Good conclusions usually refer back to the question or title and address it directly - for example by using key words from the title.
How well do you think these conclusions address the title or question? Answering these questions should help you find out.

  1. Do they use key words from the title or question?
  2. Do they answer the question directly?
  3. Can you work out the question or title just by reading the conclusion?
  • Discuss the presentation of Gatsby's character through Carraway's narrative perspective

    "In conclusion, Gatsby is presented by Carraway's Narrative Perspective as being an isolated figure, who is initially shrouded in mystery, which soon fades, leaving the hollow, superficial nature of Gatsby exposed to Carraway and reader alike.
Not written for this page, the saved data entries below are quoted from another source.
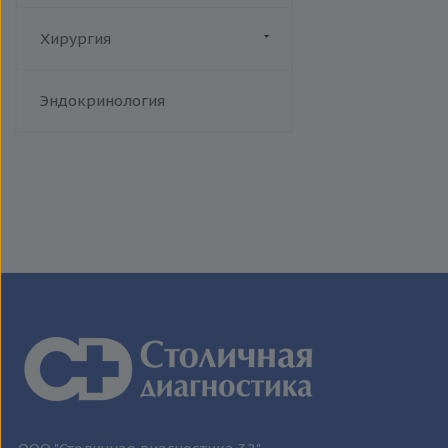
человека
Токсоплазмоз
Хирургия
Трихомониаз
Флебология
Туберкулез
Эндокринология
Уреаплазменная инфекция
Хламидийная инфекция
Цитомегаловирусная
инфекция
Эпидемический паротит
Эпштейна-Барр вирус /
инфекционный мононуклеоз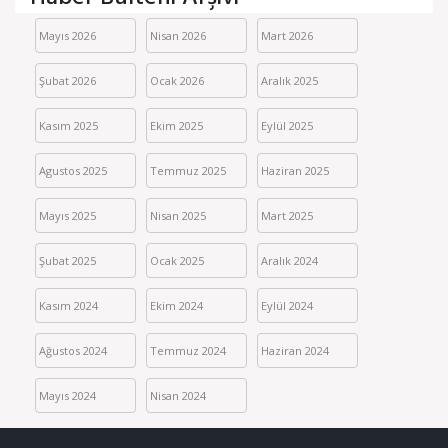
Mayıs 2026
Nisan 2026
Mart 2026
Şubat 2026
Ocak 2026
Aralık 2025
Kasım 2025
Ekim 2025
Eylül 2025
Agustos 2025
Temmuz 2025
Haziran 2025
Mayıs 2025
Nisan 2025
Mart 2025
Şubat 2025
Ocak 2025
Aralık 2024
Kasım 2024
Ekim 2024
Eylül 2024
Ağustos 2024
Temmuz 2024
Haziran 2024
Mayıs 2024
Nisan 2024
The narrative then reveals that in fact Gatsby's wealth, although acquired through shady deals during the Prohibition, was all done in pursuit of Daisy. This infatuation is presented by Carraway's narrative as Gatsby being a 'man in love' who 'came alive' in his love for Daisy. However, whether or not his pursuit of Daisy is true love is questionable. It is certain that Carraway admires, even idolises Gatsby, despite his reservations, because of something 'beautiful' he sees about Gatsby. Harry Dayantis"
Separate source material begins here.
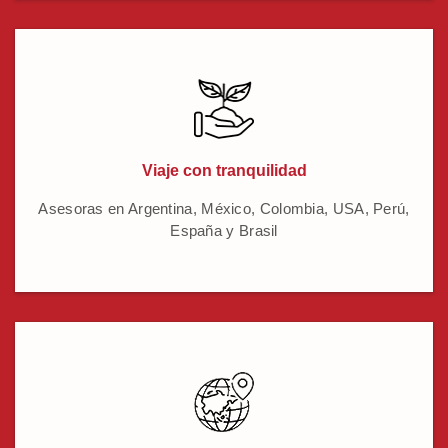
Viaje con tranquilidad
Asesoras en Argentina, México, Colombia, USA, Perú,
España y Brasil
  • To what extent and in what ways is Fitzgerald purely critical of Gatsby?

    "Due to Fitzgerald's seeming disregard for Daisy in the novel, I believe that he is critical of Gatsby's dream to be with her. However, I believe the other aspects of his presentation linking to dreams in a wider context prevent this view from seeming as if he is purely critical of it - the way that he suggests dreams are important to human nature and separate Gatsby from the crowd imply that Fitzgerald finds dreaming admirable, to an extent. For him to be purely critical I believe that he would have to feel purely critical of dreaming in general, which I believe not to be the case. Therefore, I believe the conclusion that Fitzgerald is critical to an extent is far more feasible and takes into account the more positive aspects of dreaming that he seems to incorporate and believe in."
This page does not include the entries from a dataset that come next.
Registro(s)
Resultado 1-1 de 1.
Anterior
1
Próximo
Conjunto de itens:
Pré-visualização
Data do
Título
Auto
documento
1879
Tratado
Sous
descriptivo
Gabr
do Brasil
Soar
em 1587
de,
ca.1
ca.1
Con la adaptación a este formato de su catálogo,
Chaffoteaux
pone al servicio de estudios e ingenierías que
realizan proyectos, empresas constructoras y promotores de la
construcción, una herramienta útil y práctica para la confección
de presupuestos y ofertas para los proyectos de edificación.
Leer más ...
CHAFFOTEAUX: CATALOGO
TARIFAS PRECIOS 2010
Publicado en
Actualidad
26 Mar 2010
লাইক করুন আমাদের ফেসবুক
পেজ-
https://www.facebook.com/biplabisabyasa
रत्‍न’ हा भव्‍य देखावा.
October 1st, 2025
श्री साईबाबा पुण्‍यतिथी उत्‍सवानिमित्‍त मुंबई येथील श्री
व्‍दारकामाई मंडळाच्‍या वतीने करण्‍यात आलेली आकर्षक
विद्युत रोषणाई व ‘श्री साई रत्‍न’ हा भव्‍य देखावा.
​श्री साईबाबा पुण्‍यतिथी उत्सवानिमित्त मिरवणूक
  • Discuss the presentation of Gatsby's character through Carraway's narrative perspective

    "In conclusion, Gatsby is presented by Carraway's Narrative Perspective as being an isolated figure, who is initially shrouded in mystery, which soon fades, leaving the hollow, superficial nature of Gatsby exposed to Carraway and reader alike. The narrative then reveals that in fact Gatsby's wealth, although acquired through shady deals during the Prohibition, was all done in pursuit of Daisy. This infatuation is presented by Carraway's narrative as Gatsby being a 'man in love' who 'came alive' in his love for Daisy. However, whether or not his pursuit of Daisy is true love is questionable. It is certain that Carraway admires, even idolises Gatsby, despite his reservations, because of something 'beautiful' he sees about Gatsby."